> _Work to complete_
In the material below, find the line that contains "X135491428Y-29045128D01*" and the line that contains "X141800000Y-28489771D01*", then write out exactly those two lines and everything between them.

##### Data shown #####

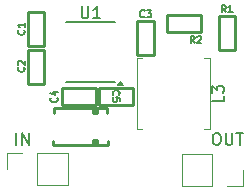
<source format=gbr>
%TF.GenerationSoftware,KiCad,Pcbnew,8.0.4*%
%TF.CreationDate,2026-02-25T15:38:27+07:00*%
%TF.ProjectId,Buck_V1.1,4275636b-5f56-4312-9e31-2e6b69636164,rev?*%
%TF.SameCoordinates,Original*%
%TF.FileFunction,Legend,Top*%
%TF.FilePolarity,Positive*%
%FSLAX46Y46*%
G04 Gerber Fmt 4.6, Leading zero omitted, Abs format (unit mm)*
G04 Created by KiCad (PCBNEW 8.0.4) date 2026-02-25 15:38:27*
%MOMM*%
%LPD*%
G01*
G04 APERTURE LIST*
%ADD10C,0.150000*%
%ADD11C,0.250000*%
%ADD12C,0.120000*%
G04 APERTURE END LIST*
D10*
X132277371Y-35870000D02*
X132248800Y-35841428D01*
X132248800Y-35841428D02*
X132220228Y-35755714D01*
X132220228Y-35755714D02*
X132220228Y-35698571D01*
X132220228Y-35698571D02*
X132248800Y-35612857D01*
X132248800Y-35612857D02*
X132305942Y-35555714D01*
X132305942Y-35555714D02*
X132363085Y-35527143D01*
X132363085Y-35527143D02*
X132477371Y-35498571D01*
X132477371Y-35498571D02*
X132563085Y-35498571D01*
X132563085Y-35498571D02*
X132677371Y-35527143D01*
X132677371Y-35527143D02*
X132734514Y-35555714D01*
X132734514Y-35555714D02*
X132791657Y-35612857D01*
X132791657Y-35612857D02*
X132820228Y-35698571D01*
X132820228Y-35698571D02*
X132820228Y-35755714D01*
X132820228Y-35755714D02*
X132791657Y-35841428D01*
X132791657Y-35841428D02*
X132763085Y-35870000D01*
X132820228Y-36412857D02*
X132820228Y-36127143D01*
X132820228Y-36127143D02*
X132534514Y-36098571D01*
X132534514Y-36098571D02*
X132563085Y-36127143D01*
X132563085Y-36127143D02*
X132591657Y-36184286D01*
X132591657Y-36184286D02*
X132591657Y-36327143D01*
X132591657Y-36327143D02*
X132563085Y-36384286D01*
X132563085Y-36384286D02*
X132534514Y-36412857D01*
X132534514Y-36412857D02*
X132477371Y-36441428D01*
X132477371Y-36441428D02*
X132334514Y-36441428D01*
X132334514Y-36441428D02*
X132277371Y-36412857D01*
X132277371Y-36412857D02*
X132248800Y-36384286D01*
X132248800Y-36384286D02*
X132220228Y-36327143D01*
X132220228Y-36327143D02*
X132220228Y-36184286D01*
X132220228Y-36184286D02*
X132248800Y-36127143D01*
X132248800Y-36127143D02*
X132277371Y-36098571D01*
X127502628Y-36112501D02*
X127531200Y-36141073D01*
X127531200Y-36141073D02*
X127559771Y-36226787D01*
X127559771Y-36226787D02*
X127559771Y-36283930D01*
X127559771Y-36283930D02*
X127531200Y-36369644D01*
X127531200Y-36369644D02*
X127474057Y-36426787D01*
X127474057Y-36426787D02*
X127416914Y-36455358D01*
X127416914Y-36455358D02*
X127302628Y-36483930D01*
X127302628Y-36483930D02*
X127216914Y-36483930D01*
X127216914Y-36483930D02*
X127102628Y-36455358D01*
X127102628Y-36455358D02*
X127045485Y-36426787D01*
X127045485Y-36426787D02*
X126988342Y-36369644D01*
X126988342Y-36369644D02*
X126959771Y-36283930D01*
X126959771Y-36283930D02*
X126959771Y-36226787D01*
X126959771Y-36226787D02*
X126988342Y-36141073D01*
X126988342Y-36141073D02*
X127016914Y-36112501D01*
X127159771Y-35598216D02*
X127559771Y-35598216D01*
X126931200Y-35741073D02*
X127359771Y-35883930D01*
X127359771Y-35883930D02*
X127359771Y-35512501D01*
X129598095Y-28377318D02*
X129598095Y-29186841D01*
X129598095Y-29186841D02*
X129645714Y-29282079D01*
X129645714Y-29282079D02*
X129693333Y-29329699D01*
X129693333Y-29329699D02*
X129788571Y-29377318D01*
X129788571Y-29377318D02*
X129979047Y-29377318D01*
X129979047Y-29377318D02*
X130074285Y-29329699D01*
X130074285Y-29329699D02*
X130121904Y-29282079D01*
X130121904Y-29282079D02*
X130169523Y-29186841D01*
X130169523Y-29186841D02*
X130169523Y-28377318D01*
X131169523Y-29377318D02*
X130598095Y-29377318D01*
X130883809Y-29377318D02*
X130883809Y-28377318D01*
X130883809Y-28377318D02*
X130788571Y-28520175D01*
X130788571Y-28520175D02*
X130693333Y-28615413D01*
X130693333Y-28615413D02*
X130598095Y-28663032D01*
X124056191Y-40124819D02*
X124056191Y-39124819D01*
X124532381Y-40124819D02*
X124532381Y-39124819D01*
X124532381Y-39124819D02*
X125103809Y-40124819D01*
X125103809Y-40124819D02*
X125103809Y-39124819D01*
X141654819Y-35951666D02*
X141654819Y-36427856D01*
X141654819Y-36427856D02*
X140654819Y-36427856D01*
X140654819Y-35713570D02*
X140654819Y-35094523D01*
X140654819Y-35094523D02*
X141035771Y-35427856D01*
X141035771Y-35427856D02*
X141035771Y-35284999D01*
X141035771Y-35284999D02*
X141083390Y-35189761D01*
X141083390Y-35189761D02*
X141131009Y-35142142D01*
X141131009Y-35142142D02*
X141226247Y-35094523D01*
X141226247Y-35094523D02*
X141464342Y-35094523D01*
X141464342Y-35094523D02*
X141559580Y-35142142D01*
X141559580Y-35142142D02*
X141607200Y-35189761D01*
X141607200Y-35189761D02*
X141654819Y-35284999D01*
X141654819Y-35284999D02*
X141654819Y-35570713D01*
X141654819Y-35570713D02*
X141607200Y-35665951D01*
X141607200Y-35665951D02*
X141559580Y-35713570D01*
X124712628Y-33547499D02*
X124741200Y-33576071D01*
X124741200Y-33576071D02*
X124769771Y-33661785D01*
X124769771Y-33661785D02*
X124769771Y-33718928D01*
X124769771Y-33718928D02*
X124741200Y-33804642D01*
X124741200Y-33804642D02*
X124684057Y-33861785D01*
X124684057Y-33861785D02*
X124626914Y-33890356D01*
X124626914Y-33890356D02*
X124512628Y-33918928D01*
X124512628Y-33918928D02*
X124426914Y-33918928D01*
X124426914Y-33918928D02*
X124312628Y-33890356D01*
X124312628Y-33890356D02*
X124255485Y-33861785D01*
X124255485Y-33861785D02*
X124198342Y-33804642D01*
X124198342Y-33804642D02*
X124169771Y-33718928D01*
X124169771Y-33718928D02*
X124169771Y-33661785D01*
X124169771Y-33661785D02*
X124198342Y-33576071D01*
X124198342Y-33576071D02*
X124226914Y-33547499D01*
X124226914Y-33318928D02*
X124198342Y-33290356D01*
X124198342Y-33290356D02*
X124169771Y-33233214D01*
X124169771Y-33233214D02*
X124169771Y-33090356D01*
X124169771Y-33090356D02*
X124198342Y-33033214D01*
X124198342Y-33033214D02*
X124226914Y-33004642D01*
X124226914Y-33004642D02*
X124284057Y-32976071D01*
X124284057Y-32976071D02*
X124341200Y-32976071D01*
X124341200Y-32976071D02*
X124426914Y-33004642D01*
X124426914Y-33004642D02*
X124769771Y-33347499D01*
X124769771Y-33347499D02*
X124769771Y-32976071D01*
X139170000Y-31499771D02*
X138970000Y-31214057D01*
X138827143Y-31499771D02*
X138827143Y-30899771D01*
X138827143Y-30899771D02*
X139055714Y-30899771D01*
X139055714Y-30899771D02*
X139112857Y-30928342D01*
X139112857Y-30928342D02*
X139141428Y-30956914D01*
X139141428Y-30956914D02*
X139170000Y-31014057D01*
X139170000Y-31014057D02*
X139170000Y-31099771D01*
X139170000Y-31099771D02*
X139141428Y-31156914D01*
X139141428Y-31156914D02*
X139112857Y-31185485D01*
X139112857Y-31185485D02*
X139055714Y-31214057D01*
X139055714Y-31214057D02*
X138827143Y-31214057D01*
X139398571Y-30956914D02*
X139427143Y-30928342D01*
X139427143Y-30928342D02*
X139484286Y-30899771D01*
X139484286Y-30899771D02*
X139627143Y-30899771D01*
X139627143Y-30899771D02*
X139684286Y-30928342D01*
X139684286Y-30928342D02*
X139712857Y-30956914D01*
X139712857Y-30956914D02*
X139741428Y-31014057D01*
X139741428Y-31014057D02*
X139741428Y-31071200D01*
X139741428Y-31071200D02*
X139712857Y-31156914D01*
X139712857Y-31156914D02*
X139370000Y-31499771D01*
X139370000Y-31499771D02*
X139741428Y-31499771D01*
X124722628Y-30397499D02*
X124751200Y-30426071D01*
X124751200Y-30426071D02*
X124779771Y-30511785D01*
X124779771Y-30511785D02*
X124779771Y-30568928D01*
X124779771Y-30568928D02*
X124751200Y-30654642D01*
X124751200Y-30654642D02*
X124694057Y-30711785D01*
X124694057Y-30711785D02*
X124636914Y-30740356D01*
X124636914Y-30740356D02*
X124522628Y-30768928D01*
X124522628Y-30768928D02*
X124436914Y-30768928D01*
X124436914Y-30768928D02*
X124322628Y-30740356D01*
X124322628Y-30740356D02*
X124265485Y-30711785D01*
X124265485Y-30711785D02*
X124208342Y-30654642D01*
X124208342Y-30654642D02*
X124179771Y-30568928D01*
X124179771Y-30568928D02*
X124179771Y-30511785D01*
X124179771Y-30511785D02*
X124208342Y-30426071D01*
X124208342Y-30426071D02*
X124236914Y-30397499D01*
X124779771Y-29826071D02*
X124779771Y-30168928D01*
X124779771Y-29997499D02*
X124179771Y-29997499D01*
X124179771Y-29997499D02*
X124265485Y-30054642D01*
X124265485Y-30054642D02*
X124322628Y-30111785D01*
X124322628Y-30111785D02*
X124351200Y-30168928D01*
X134920000Y-29245128D02*
X134891428Y-29273700D01*
X134891428Y-29273700D02*
X134805714Y-29302271D01*
X134805714Y-29302271D02*
X134748571Y-29302271D01*
X134748571Y-29302271D02*
X134662857Y-29273700D01*
X134662857Y-29273700D02*
X134605714Y-29216557D01*
X134605714Y-29216557D02*
X134577143Y-29159414D01*
X134577143Y-29159414D02*
X134548571Y-29045128D01*
X134548571Y-29045128D02*
X134548571Y-28959414D01*
X134548571Y-28959414D02*
X134577143Y-28845128D01*
X134577143Y-28845128D02*
X134605714Y-28787985D01*
X134605714Y-28787985D02*
X134662857Y-28730842D01*
X134662857Y-28730842D02*
X134748571Y-28702271D01*
X134748571Y-28702271D02*
X134805714Y-28702271D01*
X134805714Y-28702271D02*
X134891428Y-28730842D01*
X134891428Y-28730842D02*
X134920000Y-28759414D01*
X135120000Y-28702271D02*
X135491428Y-28702271D01*
X135491428Y-28702271D02*
X135291428Y-28930842D01*
X135291428Y-28930842D02*
X135377143Y-28930842D01*
X135377143Y-28930842D02*
X135434286Y-28959414D01*
X135434286Y-28959414D02*
X135462857Y-28987985D01*
X135462857Y-28987985D02*
X135491428Y-29045128D01*
X135491428Y-29045128D02*
X135491428Y-29187985D01*
X135491428Y-29187985D02*
X135462857Y-29245128D01*
X135462857Y-29245128D02*
X135434286Y-29273700D01*
X135434286Y-29273700D02*
X135377143Y-29302271D01*
X135377143Y-29302271D02*
X135205714Y-29302271D01*
X135205714Y-29302271D02*
X135148571Y-29273700D01*
X135148571Y-29273700D02*
X135120000Y-29245128D01*
X140940000Y-39114819D02*
X141130476Y-39114819D01*
X141130476Y-39114819D02*
X141225714Y-39162438D01*
X141225714Y-39162438D02*
X141320952Y-39257676D01*
X141320952Y-39257676D02*
X141368571Y-39448152D01*
X141368571Y-39448152D02*
X141368571Y-39781485D01*
X141368571Y-39781485D02*
X141320952Y-39971961D01*
X141320952Y-39971961D02*
X141225714Y-40067200D01*
X141225714Y-40067200D02*
X141130476Y-40114819D01*
X141130476Y-40114819D02*
X140940000Y-40114819D01*
X140940000Y-40114819D02*
X140844762Y-40067200D01*
X140844762Y-40067200D02*
X140749524Y-39971961D01*
X140749524Y-39971961D02*
X140701905Y-39781485D01*
X140701905Y-39781485D02*
X140701905Y-39448152D01*
X140701905Y-39448152D02*
X140749524Y-39257676D01*
X140749524Y-39257676D02*
X140844762Y-39162438D01*
X140844762Y-39162438D02*
X140940000Y-39114819D01*
X141797143Y-39114819D02*
X141797143Y-39924342D01*
X141797143Y-39924342D02*
X141844762Y-40019580D01*
X141844762Y-40019580D02*
X141892381Y-40067200D01*
X141892381Y-40067200D02*
X141987619Y-40114819D01*
X141987619Y-40114819D02*
X142178095Y-40114819D01*
X142178095Y-40114819D02*
X142273333Y-40067200D01*
X142273333Y-40067200D02*
X142320952Y-40019580D01*
X142320952Y-40019580D02*
X142368571Y-39924342D01*
X142368571Y-39924342D02*
X142368571Y-39114819D01*
X142701905Y-39114819D02*
X143273333Y-39114819D01*
X142987619Y-40114819D02*
X142987619Y-39114819D01*
X141800000Y-28889771D02*
X141600000Y-28604057D01*
X141457143Y-28889771D02*
X141457143Y-28289771D01*
X141457143Y-28289771D02*
X141685714Y-28289771D01*
X141685714Y-28289771D02*
X141742857Y-28318342D01*
X141742857Y-28318342D02*
X141771428Y-28346914D01*
X141771428Y-28346914D02*
X141800000Y-28404057D01*
X141800000Y-28404057D02*
X141800000Y-28489771D01*
X141800000Y-28489771D02*
X141771428Y-28546914D01*
X141771428Y-28546914D02*
X141742857Y-28575485D01*
X141742857Y-28575485D02*
X141685714Y-28604057D01*
X141685714Y-28604057D02*
X141457143Y-28604057D01*
X142371428Y-28889771D02*
X142028571Y-28889771D01*
X142200000Y-28889771D02*
X142200000Y-28289771D01*
X142200000Y-28289771D02*
X142142857Y-28375485D01*
X142142857Y-28375485D02*
X142085714Y-28432628D01*
X142085714Y-28432628D02*
X142028571Y-28461200D01*
D11*
%TO.C,D3*%
X127180000Y-40152500D02*
X127180000Y-39752501D01*
X127230000Y-37002500D02*
X127230000Y-37402500D01*
X131780000Y-37002500D02*
X127230000Y-37002500D01*
X131780000Y-37402500D02*
X131780000Y-37002500D01*
X131830000Y-40152500D02*
X127180000Y-40152500D01*
X131830000Y-40152500D02*
X131830000Y-39752500D01*
X130880000Y-37402500D02*
X130530000Y-37402500D01*
X130530001Y-37002500D01*
X130880000Y-37002500D01*
X130880000Y-37402500D01*
G36*
X130880000Y-37402500D02*
G01*
X130530000Y-37402500D01*
X130530001Y-37002500D01*
X130880000Y-37002500D01*
X130880000Y-37402500D01*
G37*
X130880000Y-40152500D02*
X130530000Y-40152500D01*
X130530000Y-39702500D01*
X130880000Y-39702500D01*
X130880000Y-40152500D01*
G36*
X130880000Y-40152500D02*
G01*
X130530000Y-40152500D01*
X130530000Y-39702500D01*
X130880000Y-39702500D01*
X130880000Y-40152500D01*
G37*
%TO.C,C5*%
X133985800Y-36702500D02*
X131084200Y-36702500D01*
X131084200Y-35302500D01*
X133985800Y-35302500D01*
X133985800Y-36702500D01*
%TO.C,C4*%
X130795800Y-36702501D02*
X127894200Y-36702501D01*
X127894200Y-35302501D01*
X130795800Y-35302501D01*
X130795800Y-36702501D01*
D10*
%TO.C,U1*%
X132435001Y-29667500D02*
X128284999Y-29667500D01*
X132435001Y-34817500D02*
X128284999Y-34817500D01*
D12*
X133100000Y-35072500D02*
X132620000Y-35072500D01*
X132860000Y-34742500D01*
X133100000Y-35072500D01*
G36*
X133100000Y-35072500D02*
G01*
X132620000Y-35072500D01*
X132860000Y-34742500D01*
X133100000Y-35072500D01*
G37*
%TO.C,IN*%
X123250000Y-40840000D02*
X124580000Y-40840000D01*
X123250000Y-42170000D02*
X123250000Y-40840000D01*
X125850001Y-40840000D02*
X128450000Y-40840000D01*
X125850001Y-43500000D02*
X125850001Y-40840000D01*
X125850001Y-43500000D02*
X128450000Y-43500000D01*
X128450000Y-43500000D02*
X128450000Y-40840000D01*
%TO.C,L3*%
X134260000Y-32785000D02*
X134260000Y-38785000D01*
X134260000Y-32785000D02*
X134750000Y-32785000D01*
X134260000Y-38785000D02*
X134750000Y-38785000D01*
X140460000Y-32785000D02*
X139970000Y-32785000D01*
X140460000Y-32785000D02*
X140460000Y-38785000D01*
X140460000Y-38785000D02*
X139970000Y-38785000D01*
D11*
%TO.C,C2*%
X126420000Y-34958300D02*
X125020000Y-34958300D01*
X125020000Y-32056700D01*
X126420000Y-32056700D01*
X126420000Y-34958300D01*
%TO.C,R2*%
X139705000Y-30540000D02*
X136805000Y-30540000D01*
X136805000Y-29140000D01*
X139705000Y-29140000D01*
X139705000Y-30540000D01*
%TO.C,C1*%
X126430000Y-31728300D02*
X125030000Y-31728300D01*
X125030000Y-28826700D01*
X126430000Y-28826700D01*
X126430000Y-31728300D01*
%TO.C,C3*%
X135690000Y-32483300D02*
X134290000Y-32483300D01*
X134290000Y-29581700D01*
X135690000Y-29581700D01*
X135690000Y-32483300D01*
D12*
%TO.C,OUT*%
X138070000Y-40910000D02*
X138070000Y-43570000D01*
X140669999Y-40910000D02*
X138070000Y-40910000D01*
X140669999Y-40910000D02*
X140669999Y-43570000D01*
X140669999Y-43570000D02*
X138070000Y-43570000D01*
X143270000Y-42240000D02*
X143270000Y-43570000D01*
X143270000Y-43570000D02*
X141940000Y-43570000D01*
D11*
%TO.C,R1*%
X142620000Y-32060000D02*
X141220000Y-32060000D01*
X141220000Y-29160000D01*
X142620000Y-29160000D01*
X142620000Y-32060000D01*
%TD*%
M02*

</source>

#####

> _Answer area_
X135491428Y-29045128D01*
X135491428Y-29045128D02*
X135491428Y-29187985D01*
X135491428Y-29187985D02*
X135462857Y-29245128D01*
X135462857Y-29245128D02*
X135434286Y-29273700D01*
X135434286Y-29273700D02*
X135377143Y-29302271D01*
X135377143Y-29302271D02*
X135205714Y-29302271D01*
X135205714Y-29302271D02*
X135148571Y-29273700D01*
X135148571Y-29273700D02*
X135120000Y-29245128D01*
X140940000Y-39114819D02*
X141130476Y-39114819D01*
X141130476Y-39114819D02*
X141225714Y-39162438D01*
X141225714Y-39162438D02*
X141320952Y-39257676D01*
X141320952Y-39257676D02*
X141368571Y-39448152D01*
X141368571Y-39448152D02*
X141368571Y-39781485D01*
X141368571Y-39781485D02*
X141320952Y-39971961D01*
X141320952Y-39971961D02*
X141225714Y-40067200D01*
X141225714Y-40067200D02*
X141130476Y-40114819D01*
X141130476Y-40114819D02*
X140940000Y-40114819D01*
X140940000Y-40114819D02*
X140844762Y-40067200D01*
X140844762Y-40067200D02*
X140749524Y-39971961D01*
X140749524Y-39971961D02*
X140701905Y-39781485D01*
X140701905Y-39781485D02*
X140701905Y-39448152D01*
X140701905Y-39448152D02*
X140749524Y-39257676D01*
X140749524Y-39257676D02*
X140844762Y-39162438D01*
X140844762Y-39162438D02*
X140940000Y-39114819D01*
X141797143Y-39114819D02*
X141797143Y-39924342D01*
X141797143Y-39924342D02*
X141844762Y-40019580D01*
X141844762Y-40019580D02*
X141892381Y-40067200D01*
X141892381Y-40067200D02*
X141987619Y-40114819D01*
X141987619Y-40114819D02*
X142178095Y-40114819D01*
X142178095Y-40114819D02*
X142273333Y-40067200D01*
X142273333Y-40067200D02*
X142320952Y-40019580D01*
X142320952Y-40019580D02*
X142368571Y-39924342D01*
X142368571Y-39924342D02*
X142368571Y-39114819D01*
X142701905Y-39114819D02*
X143273333Y-39114819D01*
X142987619Y-40114819D02*
X142987619Y-39114819D01*
X141800000Y-28889771D02*
X141600000Y-28604057D01*
X141457143Y-28889771D02*
X141457143Y-28289771D01*
X141457143Y-28289771D02*
X141685714Y-28289771D01*
X141685714Y-28289771D02*
X141742857Y-28318342D01*
X141742857Y-28318342D02*
X141771428Y-28346914D01*
X141771428Y-28346914D02*
X141800000Y-28404057D01*
X141800000Y-28404057D02*
X141800000Y-28489771D01*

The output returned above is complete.